## WORK TO COMPLETE
Restate every line of the material below word for word, skipping the images.
━━ DATASET SECTION ━━
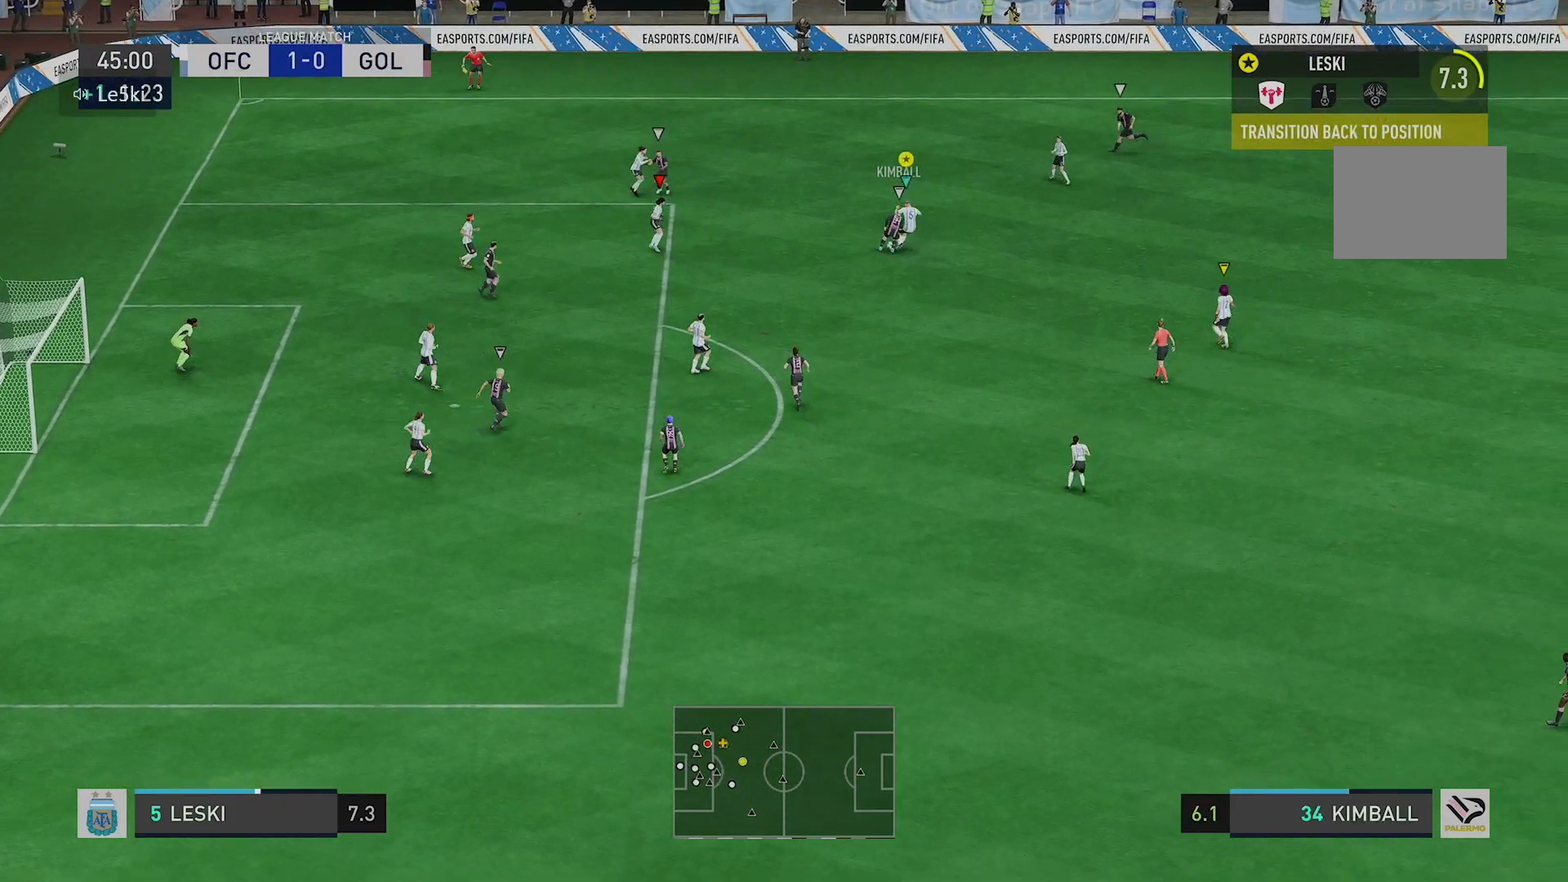
{"buttons": ["L2"], "left_stick": "right", "right_stick": "center", "events": [[83, "R1", "down"], [83, "left_stick", "left"], [217, "left_stick", "down-left"], [350, "left_stick", "down"], [383, "R1", "up"], [484, "left_stick", "right"]]}
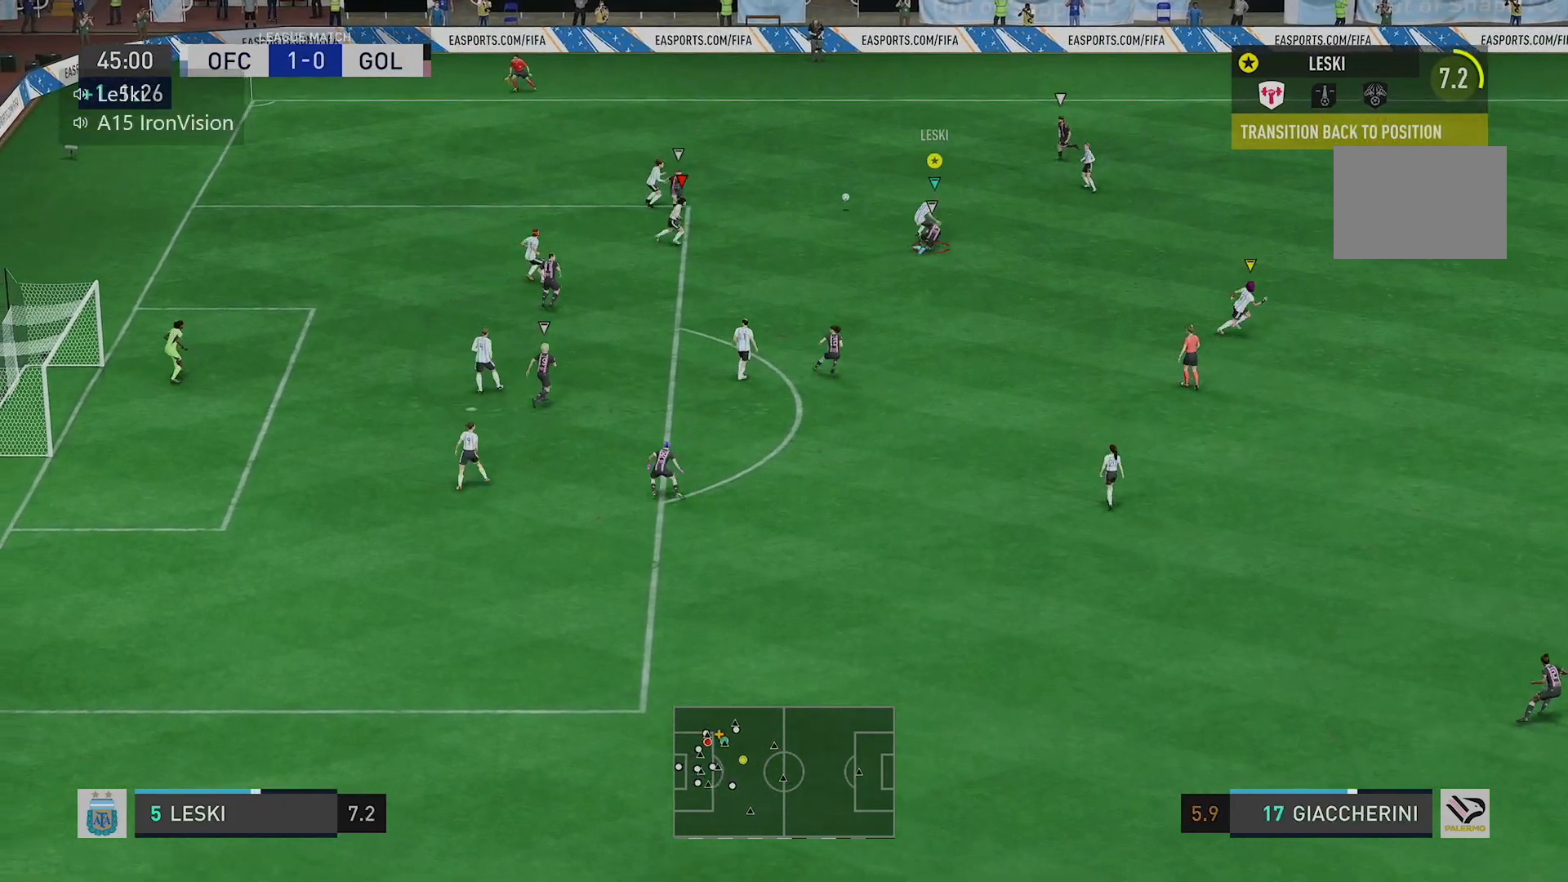
{"buttons": ["R2"], "left_stick": "up-right", "right_stick": "center", "events": [[34, "left_stick", "up-right"], [67, "L2", "up"], [67, "R2", "down"]]}
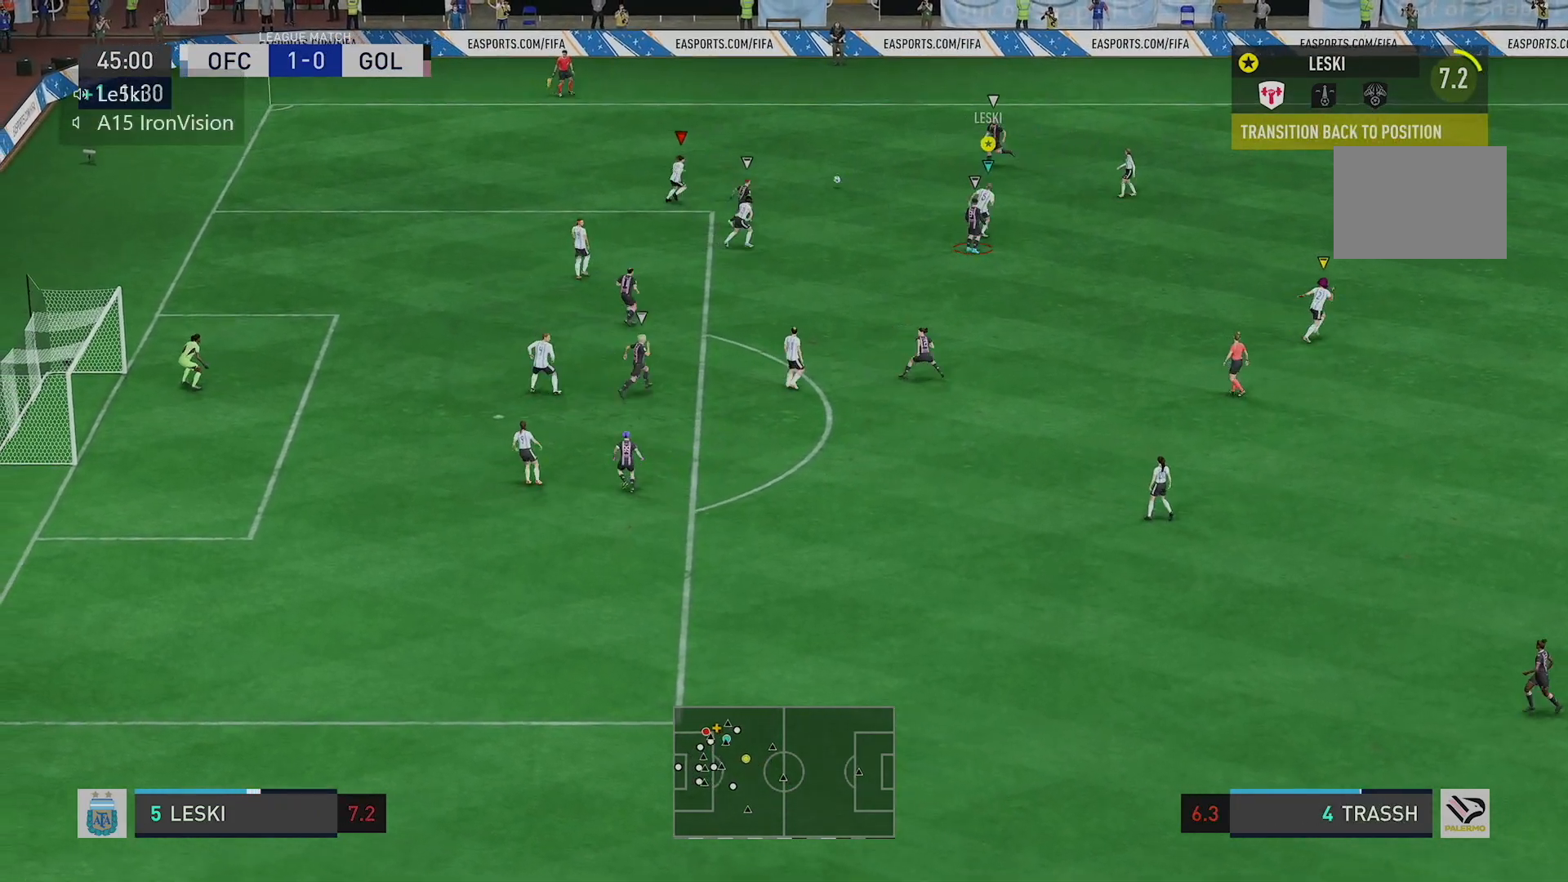
{"buttons": ["R2"], "left_stick": "up", "right_stick": "center", "events": [[167, "left_stick", "up"], [217, "R2", "up"], [317, "R2", "down"]]}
━━━
## TASK ANSWER
{"buttons": ["L2"], "left_stick": "right", "right_stick": "center", "events": [[83, "R1", "down"], [83, "left_stick", "left"], [217, "left_stick", "down-left"], [350, "left_stick", "down"], [383, "R1", "up"], [484, "left_stick", "right"]]}
{"buttons": ["R2"], "left_stick": "up-right", "right_stick": "center", "events": [[34, "left_stick", "up-right"], [67, "L2", "up"], [67, "R2", "down"]]}
{"buttons": ["R2"], "left_stick": "up", "right_stick": "center", "events": [[167, "left_stick", "up"], [217, "R2", "up"], [317, "R2", "down"]]}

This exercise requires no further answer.